Task brief
Update the lines from the one containing "name author: (Britton" up to and including the one containing "locality: Departamento Cuzco." by changing "collector number" to "field number" and leaving everything else unchanged. Return only those lines.

━━━━

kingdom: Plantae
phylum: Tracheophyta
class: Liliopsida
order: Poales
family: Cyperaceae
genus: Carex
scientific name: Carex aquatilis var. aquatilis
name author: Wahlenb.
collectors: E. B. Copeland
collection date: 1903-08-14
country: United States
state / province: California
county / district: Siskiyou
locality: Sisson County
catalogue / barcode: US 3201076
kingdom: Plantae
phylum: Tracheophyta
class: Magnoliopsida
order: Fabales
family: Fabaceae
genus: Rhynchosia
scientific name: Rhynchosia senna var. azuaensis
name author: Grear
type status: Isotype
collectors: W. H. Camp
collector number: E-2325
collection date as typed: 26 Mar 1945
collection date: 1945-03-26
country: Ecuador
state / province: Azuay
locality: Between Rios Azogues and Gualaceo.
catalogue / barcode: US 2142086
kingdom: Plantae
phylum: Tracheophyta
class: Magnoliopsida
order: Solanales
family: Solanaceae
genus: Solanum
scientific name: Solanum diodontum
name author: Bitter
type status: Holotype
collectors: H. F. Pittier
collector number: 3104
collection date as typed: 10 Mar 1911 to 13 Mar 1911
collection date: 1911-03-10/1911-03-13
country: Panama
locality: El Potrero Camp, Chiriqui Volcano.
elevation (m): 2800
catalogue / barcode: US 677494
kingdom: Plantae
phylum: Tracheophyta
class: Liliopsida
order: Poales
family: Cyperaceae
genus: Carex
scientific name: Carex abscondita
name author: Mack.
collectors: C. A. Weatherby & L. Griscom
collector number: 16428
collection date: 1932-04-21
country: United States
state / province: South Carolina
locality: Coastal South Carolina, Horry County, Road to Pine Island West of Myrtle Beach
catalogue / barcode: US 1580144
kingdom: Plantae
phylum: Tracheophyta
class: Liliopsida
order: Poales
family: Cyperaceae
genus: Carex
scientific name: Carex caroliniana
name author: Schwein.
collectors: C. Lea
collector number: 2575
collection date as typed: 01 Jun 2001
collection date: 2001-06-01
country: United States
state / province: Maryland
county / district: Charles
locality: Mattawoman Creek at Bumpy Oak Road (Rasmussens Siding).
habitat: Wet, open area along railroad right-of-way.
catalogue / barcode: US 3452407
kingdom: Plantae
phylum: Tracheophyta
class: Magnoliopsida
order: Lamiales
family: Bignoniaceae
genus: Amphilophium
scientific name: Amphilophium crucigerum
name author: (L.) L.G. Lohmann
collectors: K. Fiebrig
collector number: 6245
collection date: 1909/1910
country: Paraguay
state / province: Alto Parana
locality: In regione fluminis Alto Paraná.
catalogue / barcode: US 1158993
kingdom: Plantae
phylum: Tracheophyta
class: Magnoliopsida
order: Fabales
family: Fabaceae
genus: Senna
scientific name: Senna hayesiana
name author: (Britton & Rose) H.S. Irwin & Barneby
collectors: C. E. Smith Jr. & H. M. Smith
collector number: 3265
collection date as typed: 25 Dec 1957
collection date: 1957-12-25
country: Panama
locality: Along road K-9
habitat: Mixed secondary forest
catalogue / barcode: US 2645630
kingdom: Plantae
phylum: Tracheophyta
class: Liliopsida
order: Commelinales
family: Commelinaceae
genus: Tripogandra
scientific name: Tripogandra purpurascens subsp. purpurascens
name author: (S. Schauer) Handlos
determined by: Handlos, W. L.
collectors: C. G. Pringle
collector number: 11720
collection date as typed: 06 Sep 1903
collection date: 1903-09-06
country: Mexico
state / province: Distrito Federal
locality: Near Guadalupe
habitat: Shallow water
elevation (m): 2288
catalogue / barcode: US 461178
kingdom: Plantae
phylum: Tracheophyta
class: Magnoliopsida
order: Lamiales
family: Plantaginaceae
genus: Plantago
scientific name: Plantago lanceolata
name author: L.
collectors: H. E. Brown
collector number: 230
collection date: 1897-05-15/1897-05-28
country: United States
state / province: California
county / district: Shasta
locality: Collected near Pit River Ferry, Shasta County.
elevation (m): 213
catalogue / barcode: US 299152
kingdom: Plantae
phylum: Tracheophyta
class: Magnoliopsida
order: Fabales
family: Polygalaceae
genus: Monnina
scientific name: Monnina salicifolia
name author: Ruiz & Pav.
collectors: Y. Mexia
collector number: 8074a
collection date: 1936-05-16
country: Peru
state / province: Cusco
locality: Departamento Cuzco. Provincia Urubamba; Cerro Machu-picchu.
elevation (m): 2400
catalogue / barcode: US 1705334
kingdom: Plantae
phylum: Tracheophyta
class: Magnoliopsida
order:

━━━━

Answer for this exercise
name author: (Britton & Rose) H.S. Irwin & Barneby
collectors: C. E. Smith Jr. & H. M. Smith
field number: 3265
collection date as typed: 25 Dec 1957
collection date: 1957-12-25
country: Panama
locality: Along road K-9
habitat: Mixed secondary forest
catalogue / barcode: US 2645630
kingdom: Plantae
phylum: Tracheophyta
class: Liliopsida
order: Commelinales
family: Commelinaceae
genus: Tripogandra
scientific name: Tripogandra purpurascens subsp. purpurascens
name author: (S. Schauer) Handlos
determined by: Handlos, W. L.
collectors: C. G. Pringle
field number: 11720
collection date as typed: 06 Sep 1903
collection date: 1903-09-06
country: Mexico
state / province: Distrito Federal
locality: Near Guadalupe
habitat: Shallow water
elevation (m): 2288
catalogue / barcode: US 461178
kingdom: Plantae
phylum: Tracheophyta
class: Magnoliopsida
order: Lamiales
family: Plantaginaceae
genus: Plantago
scientific name: Plantago lanceolata
name author: L.
collectors: H. E. Brown
field number: 230
collection date: 1897-05-15/1897-05-28
country: United States
state / province: California
county / district: Shasta
locality: Collected near Pit River Ferry, Shasta County.
elevation (m): 213
catalogue / barcode: US 299152
kingdom: Plantae
phylum: Tracheophyta
class: Magnoliopsida
order: Fabales
family: Polygalaceae
genus: Monnina
scientific name: Monnina salicifolia
name author: Ruiz & Pav.
collectors: Y. Mexia
field number: 8074a
collection date: 1936-05-16
country: Peru
state / province: Cusco
locality: Departamento Cuzco. Provincia Urubamba; Cerro Machu-picchu.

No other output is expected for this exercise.